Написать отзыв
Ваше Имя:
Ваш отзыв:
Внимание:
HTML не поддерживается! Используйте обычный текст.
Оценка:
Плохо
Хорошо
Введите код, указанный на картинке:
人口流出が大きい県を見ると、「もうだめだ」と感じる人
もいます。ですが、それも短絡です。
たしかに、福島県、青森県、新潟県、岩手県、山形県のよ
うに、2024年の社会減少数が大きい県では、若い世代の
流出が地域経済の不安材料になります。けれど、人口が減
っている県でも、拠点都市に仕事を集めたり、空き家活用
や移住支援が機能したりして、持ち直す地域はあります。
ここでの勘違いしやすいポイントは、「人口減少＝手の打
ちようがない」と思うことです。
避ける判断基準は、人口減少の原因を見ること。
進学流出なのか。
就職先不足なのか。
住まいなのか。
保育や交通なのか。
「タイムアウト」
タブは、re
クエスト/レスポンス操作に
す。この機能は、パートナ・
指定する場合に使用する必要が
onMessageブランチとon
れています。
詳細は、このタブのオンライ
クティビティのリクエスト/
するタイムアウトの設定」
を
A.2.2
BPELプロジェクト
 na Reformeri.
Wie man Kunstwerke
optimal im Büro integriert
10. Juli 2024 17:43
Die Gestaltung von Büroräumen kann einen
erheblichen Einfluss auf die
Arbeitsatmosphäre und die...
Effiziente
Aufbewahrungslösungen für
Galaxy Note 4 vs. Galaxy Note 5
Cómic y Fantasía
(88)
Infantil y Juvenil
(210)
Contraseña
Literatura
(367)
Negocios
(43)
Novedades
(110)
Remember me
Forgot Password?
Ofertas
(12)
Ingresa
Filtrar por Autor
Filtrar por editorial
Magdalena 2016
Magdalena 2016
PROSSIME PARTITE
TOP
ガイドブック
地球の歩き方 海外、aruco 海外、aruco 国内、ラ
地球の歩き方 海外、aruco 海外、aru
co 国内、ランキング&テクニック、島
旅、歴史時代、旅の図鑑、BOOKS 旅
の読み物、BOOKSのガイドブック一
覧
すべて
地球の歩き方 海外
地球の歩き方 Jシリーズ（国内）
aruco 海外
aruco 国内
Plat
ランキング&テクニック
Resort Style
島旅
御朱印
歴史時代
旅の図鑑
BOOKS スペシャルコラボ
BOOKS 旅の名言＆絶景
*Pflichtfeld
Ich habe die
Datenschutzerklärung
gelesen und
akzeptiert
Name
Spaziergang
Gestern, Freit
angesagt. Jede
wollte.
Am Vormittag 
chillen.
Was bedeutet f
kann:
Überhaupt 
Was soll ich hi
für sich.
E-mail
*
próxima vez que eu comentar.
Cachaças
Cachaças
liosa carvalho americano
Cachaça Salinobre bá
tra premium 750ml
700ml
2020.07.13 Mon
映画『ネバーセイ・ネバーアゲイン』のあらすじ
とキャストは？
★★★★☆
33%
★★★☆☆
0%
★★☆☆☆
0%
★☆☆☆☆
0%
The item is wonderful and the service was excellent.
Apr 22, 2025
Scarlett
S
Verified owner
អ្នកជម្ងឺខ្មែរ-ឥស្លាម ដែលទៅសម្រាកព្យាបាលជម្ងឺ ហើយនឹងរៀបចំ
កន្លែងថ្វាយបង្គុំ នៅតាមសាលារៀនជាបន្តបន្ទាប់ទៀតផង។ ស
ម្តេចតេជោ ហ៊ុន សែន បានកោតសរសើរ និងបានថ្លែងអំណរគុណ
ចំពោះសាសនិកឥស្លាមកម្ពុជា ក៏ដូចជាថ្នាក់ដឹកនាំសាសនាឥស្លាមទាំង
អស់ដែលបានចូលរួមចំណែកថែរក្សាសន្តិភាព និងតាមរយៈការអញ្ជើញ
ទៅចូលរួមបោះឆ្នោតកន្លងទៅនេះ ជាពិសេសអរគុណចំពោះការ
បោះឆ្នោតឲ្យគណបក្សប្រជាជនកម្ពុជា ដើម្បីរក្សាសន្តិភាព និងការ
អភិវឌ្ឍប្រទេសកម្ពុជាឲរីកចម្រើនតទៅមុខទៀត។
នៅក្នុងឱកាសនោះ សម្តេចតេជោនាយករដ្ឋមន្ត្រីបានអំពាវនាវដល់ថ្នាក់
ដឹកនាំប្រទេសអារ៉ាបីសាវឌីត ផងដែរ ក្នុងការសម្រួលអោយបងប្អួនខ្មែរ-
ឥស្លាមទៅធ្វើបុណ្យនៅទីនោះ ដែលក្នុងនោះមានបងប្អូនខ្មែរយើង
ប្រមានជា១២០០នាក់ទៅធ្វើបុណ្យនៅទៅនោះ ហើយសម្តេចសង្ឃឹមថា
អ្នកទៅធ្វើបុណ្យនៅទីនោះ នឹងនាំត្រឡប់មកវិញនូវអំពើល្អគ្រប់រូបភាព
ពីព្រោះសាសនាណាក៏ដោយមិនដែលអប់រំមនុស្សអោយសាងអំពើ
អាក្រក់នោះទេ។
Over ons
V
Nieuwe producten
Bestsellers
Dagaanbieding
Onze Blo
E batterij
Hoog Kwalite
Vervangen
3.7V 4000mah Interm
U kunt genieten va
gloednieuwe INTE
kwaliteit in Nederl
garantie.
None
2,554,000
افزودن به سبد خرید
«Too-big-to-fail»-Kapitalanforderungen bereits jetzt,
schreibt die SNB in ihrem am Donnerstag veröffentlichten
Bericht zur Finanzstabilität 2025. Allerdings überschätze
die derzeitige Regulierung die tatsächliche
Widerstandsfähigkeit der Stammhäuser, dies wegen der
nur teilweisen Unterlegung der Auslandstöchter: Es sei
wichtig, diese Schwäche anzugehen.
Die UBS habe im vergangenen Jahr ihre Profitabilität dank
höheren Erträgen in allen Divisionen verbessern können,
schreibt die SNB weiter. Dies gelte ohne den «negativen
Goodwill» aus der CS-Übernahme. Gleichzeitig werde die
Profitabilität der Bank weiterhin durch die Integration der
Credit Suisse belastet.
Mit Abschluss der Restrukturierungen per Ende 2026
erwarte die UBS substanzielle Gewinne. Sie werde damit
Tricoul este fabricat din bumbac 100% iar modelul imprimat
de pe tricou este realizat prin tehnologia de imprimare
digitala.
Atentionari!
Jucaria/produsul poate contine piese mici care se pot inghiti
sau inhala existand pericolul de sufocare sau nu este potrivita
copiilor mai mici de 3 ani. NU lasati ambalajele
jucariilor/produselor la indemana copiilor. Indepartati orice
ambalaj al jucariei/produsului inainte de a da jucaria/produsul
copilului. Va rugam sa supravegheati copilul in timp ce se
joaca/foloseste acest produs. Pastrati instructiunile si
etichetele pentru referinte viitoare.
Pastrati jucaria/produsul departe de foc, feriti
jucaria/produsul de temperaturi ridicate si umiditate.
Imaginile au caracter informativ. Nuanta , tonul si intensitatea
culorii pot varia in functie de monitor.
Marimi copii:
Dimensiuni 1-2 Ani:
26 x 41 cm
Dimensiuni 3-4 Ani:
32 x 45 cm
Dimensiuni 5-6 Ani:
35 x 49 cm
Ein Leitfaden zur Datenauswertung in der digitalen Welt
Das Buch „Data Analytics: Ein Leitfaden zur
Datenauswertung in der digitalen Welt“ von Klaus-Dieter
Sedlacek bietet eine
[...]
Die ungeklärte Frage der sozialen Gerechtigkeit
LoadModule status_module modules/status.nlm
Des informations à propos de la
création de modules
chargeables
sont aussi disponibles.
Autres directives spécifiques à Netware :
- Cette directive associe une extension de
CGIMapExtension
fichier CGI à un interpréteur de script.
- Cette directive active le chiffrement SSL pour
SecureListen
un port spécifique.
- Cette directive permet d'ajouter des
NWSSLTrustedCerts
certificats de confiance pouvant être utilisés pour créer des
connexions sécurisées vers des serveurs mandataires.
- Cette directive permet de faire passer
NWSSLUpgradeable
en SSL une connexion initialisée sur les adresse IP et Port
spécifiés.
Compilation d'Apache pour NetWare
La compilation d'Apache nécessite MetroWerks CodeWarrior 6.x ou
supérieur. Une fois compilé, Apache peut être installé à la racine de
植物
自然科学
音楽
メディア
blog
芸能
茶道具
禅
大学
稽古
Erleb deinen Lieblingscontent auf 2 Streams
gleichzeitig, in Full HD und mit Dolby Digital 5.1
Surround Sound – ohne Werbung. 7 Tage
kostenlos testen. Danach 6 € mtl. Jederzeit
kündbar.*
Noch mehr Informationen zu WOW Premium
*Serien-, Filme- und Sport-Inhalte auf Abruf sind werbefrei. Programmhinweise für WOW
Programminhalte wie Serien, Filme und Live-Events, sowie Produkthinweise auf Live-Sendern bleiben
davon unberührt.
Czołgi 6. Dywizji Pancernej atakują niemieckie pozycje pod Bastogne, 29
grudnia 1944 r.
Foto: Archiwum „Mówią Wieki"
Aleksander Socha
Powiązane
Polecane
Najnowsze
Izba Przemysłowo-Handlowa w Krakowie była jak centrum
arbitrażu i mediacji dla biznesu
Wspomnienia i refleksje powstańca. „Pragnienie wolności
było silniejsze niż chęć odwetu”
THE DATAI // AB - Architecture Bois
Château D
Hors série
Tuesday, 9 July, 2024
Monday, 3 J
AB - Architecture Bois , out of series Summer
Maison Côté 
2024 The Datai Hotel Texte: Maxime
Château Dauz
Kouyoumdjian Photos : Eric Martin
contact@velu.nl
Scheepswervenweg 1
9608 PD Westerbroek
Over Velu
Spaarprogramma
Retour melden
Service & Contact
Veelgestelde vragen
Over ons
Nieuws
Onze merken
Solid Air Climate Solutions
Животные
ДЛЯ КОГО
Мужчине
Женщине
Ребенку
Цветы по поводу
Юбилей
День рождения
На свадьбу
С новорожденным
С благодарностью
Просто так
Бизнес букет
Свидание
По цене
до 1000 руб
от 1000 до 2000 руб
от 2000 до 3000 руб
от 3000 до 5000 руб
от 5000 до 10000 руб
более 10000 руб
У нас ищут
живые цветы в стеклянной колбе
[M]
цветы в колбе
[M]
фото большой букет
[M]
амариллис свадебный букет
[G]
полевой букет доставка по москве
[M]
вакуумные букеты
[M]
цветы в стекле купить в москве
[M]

=== To do ===
Reproduce the lines above without changes, from the first one through the line containing "クティビティのリクエスト/", inclusive.

=== Your response ===
Написать отзыв
Ваше Имя:
Ваш отзыв:
Внимание:
HTML не поддерживается! Используйте обычный текст.
Оценка:
Плохо
Хорошо
Введите код, указанный на картинке:
人口流出が大きい県を見ると、「もうだめだ」と感じる人
もいます。ですが、それも短絡です。
たしかに、福島県、青森県、新潟県、岩手県、山形県のよ
うに、2024年の社会減少数が大きい県では、若い世代の
流出が地域経済の不安材料になります。けれど、人口が減
っている県でも、拠点都市に仕事を集めたり、空き家活用
や移住支援が機能したりして、持ち直す地域はあります。
ここでの勘違いしやすいポイントは、「人口減少＝手の打
ちようがない」と思うことです。
避ける判断基準は、人口減少の原因を見ること。
進学流出なのか。
就職先不足なのか。
住まいなのか。
保育や交通なのか。
「タイムアウト」
タブは、re
クエスト/レスポンス操作に
す。この機能は、パートナ・
指定する場合に使用する必要が
onMessageブランチとon
れています。
詳細は、このタブのオンライ
クティビティのリクエスト/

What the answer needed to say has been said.